Sono anni, per il nostro, in cui comincia a cimentarsi in altri territori, quali il cinema e il supporto ad artisti provenienti dal terzo mondo (il senegalese Youssou N’Dour è probabilmente la maggiore scoperta di Peter in questo senso). E così, dopo aver pubblicato un album dal vivo nel 1983, “Plays Live”, Gabriel realizza la colonna sonora d’un film di Alan Parker, “Birdy” (1984), peraltro riciclando alcune basi strumentali già impiegate nei suoi album. Torna col suo quinto album solista soltanto nel 1986, stavolta un disco con un titolo tutto suo, “So”: tuttora il maggior successo commerciale del nostro e molto probabilmente l’album più amato dai suoi fan, “So” vanta brani memorabili come la famosa Sledgehammer, la tenera Don’t Give Up (dove Peter torna a collaborare con Kate Bush), la ritmata Big Time e soprattutto la straordinaria e imponente Red Rain.
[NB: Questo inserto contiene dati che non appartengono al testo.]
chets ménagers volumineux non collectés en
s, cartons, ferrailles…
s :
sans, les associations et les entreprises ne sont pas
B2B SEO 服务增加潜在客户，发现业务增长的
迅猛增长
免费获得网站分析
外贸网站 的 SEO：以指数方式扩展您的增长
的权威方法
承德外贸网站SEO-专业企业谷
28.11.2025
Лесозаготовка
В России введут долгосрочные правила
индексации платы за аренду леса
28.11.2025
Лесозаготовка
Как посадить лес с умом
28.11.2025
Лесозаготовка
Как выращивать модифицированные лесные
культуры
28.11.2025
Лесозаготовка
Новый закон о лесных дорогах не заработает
Nel 1988 Peter Gabriel torna a cimentarsi con le colonne sonore, stavolta musicando il controverso film “L’Ultima Tentazione di Cristo” di
Martin Scorsese. Pesantemente intrisa di world music e suonata con strumenti e musicisti mediorientali, la celebrata colonna sonora verrà pubblicata nel 1989 col titolo di “Passion”, mentre Peter torna in studio per incidere il suo sesto album da solista. E qui comincia quella lungaggine nella lavorazione d’un disco da parte del nostro che continua tuttora: il risultato finale delle sedute vede infatti la luce solo nel ’92, anche se si tratta d’un buon disco, “Us”, forte del singolo Steam (una rivisitazione del fortunato Sledgehammer) ma anche di Blood Of Eden (un duetto con Sinéad O’Connor, che all’epoca ebbe una storia col nostro), Digging In The Dirt e Come Talk To Me.
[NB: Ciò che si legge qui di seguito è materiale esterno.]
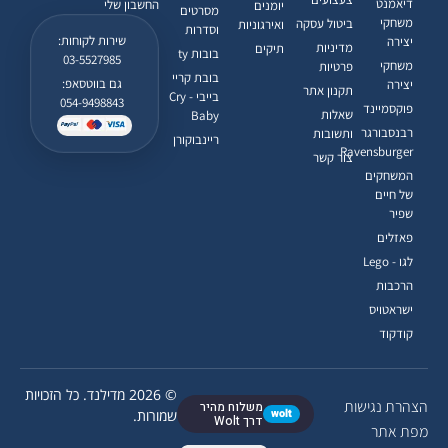
דיאמנט
החשבון שלי
יומנים
מסרטים
משחקי
ביטול עסקה
ואירגוניות
וסדרות
שירות לקוחות:
יצירה
מדיניות
תיקים
בובות ty
03-5527985
משחקי
פרטיות
בובת קריי
גם בווטסאפ:
יצירה
תקנון אתר
בייבי - Cry
054-9498843
פוקסמיינד
שאלות
Baby
רבנסבורגר
ותשובות
ריינבוקורן
Ravensburger
צור קשר
המשחקים
של חיים
שפיר
פאזלים
לגו - Lego
הרכבות
ישראטויס
קודקוד
© 2026 מדילנד. כל הזכויות
הצהרת נגישות
משלוח מהיר
wolt
שמורות.
דרך Wolt
מפת אתר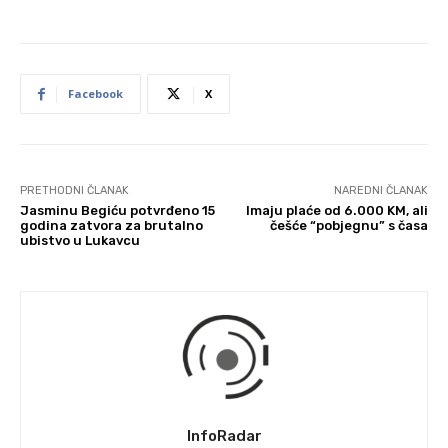
Facebook
X
PRETHODNI ČLANAK
NAREDNI ČLANAK
Jasminu Begiću potvrđeno 15
Imaju plaće od 6.000 KM, ali
godina zatvora za brutalno
češće “pobjegnu” s časa
ubistvo u Lukavcu
InfoRadar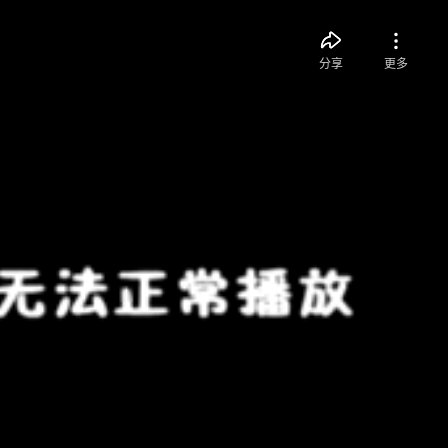
分享
更多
Per quanto Peter Gabriel non sia affatto inattivo nella parte restante degli anni Novanta (collabora con altri artisti, incide musiche sperimentali – arrivando a far suonare dei gorilla in studio – realizza suoni e canzoni per opere multimediali, compone colonne sonore, partecipa a lodevoli iniziative umanitarie…), “Us” risulterà il suo unico album da studio pubblicato in quel decennio. Bisognerà infatti attendere il 2002, ben dieci anni dopo, per vederne un seguito nei negozi, vale a dire il deludente “Up”. Non che “Up” sia un brutto disco ma, fin dalla prima volta che l’ho ascoltato, ho avuto la netta impressione di trovarmi alle prese con una raccolta di brani inediti più che un lavoro unitario e compatto. E’ a quel punto che comincio a disaffezionarmi a Peter Gabriel… fa aspettare i fan per dieci anni e poi fa uscire una roba del genere?!
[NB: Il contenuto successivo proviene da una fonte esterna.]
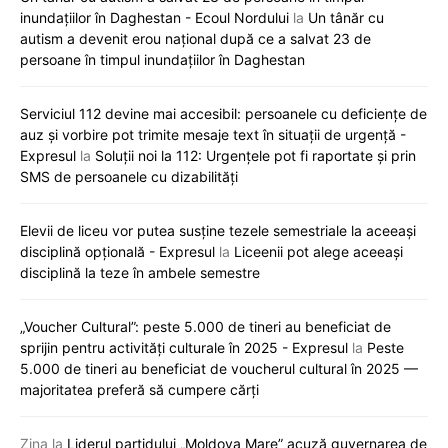
inundațiilor în Daghestan - Ecoul Nordului
la
Un tânăr cu
autism a devenit erou național după ce a salvat 23 de
persoane în timpul inundațiilor în Daghestan
Serviciul 112 devine mai accesibil: persoanele cu deficiențe de
auz și vorbire pot trimite mesaje text în situații de urgență -
Expresul
la
Soluții noi la 112: Urgențele pot fi raportate și prin
SMS de persoanele cu dizabilități
Elevii de liceu vor putea susține tezele semestriale la aceeași
disciplină opțională - Expresul
la
Liceenii pot alege aceeași
disciplină la teze în ambele semestre
„Voucher Cultural”: peste 5.000 de tineri au beneficiat de
sprijin pentru activități culturale în 2025 - Expresul
la
Peste
5.000 de tineri au beneficiat de voucherul cultural în 2025 —
majoritatea preferă să cumpere cărți
Zina
la
Liderul partidului „Moldova Mare” acuză guvernarea de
All’epoca il buon Peter promise che i suoi fanatici ammiratori non avrebbero dovuto aspettare tanto per il seguito di “Up”, che sarebbe uscito addirittura nel 2004. Siamo nel 2007… sono già passati cinque anni… confesso che non faccio più parte di quelli che stanno ad aspettare il nuovo ciddì di Peter Gabriel. Oggi come oggi non potrebbe fregarmene di meno.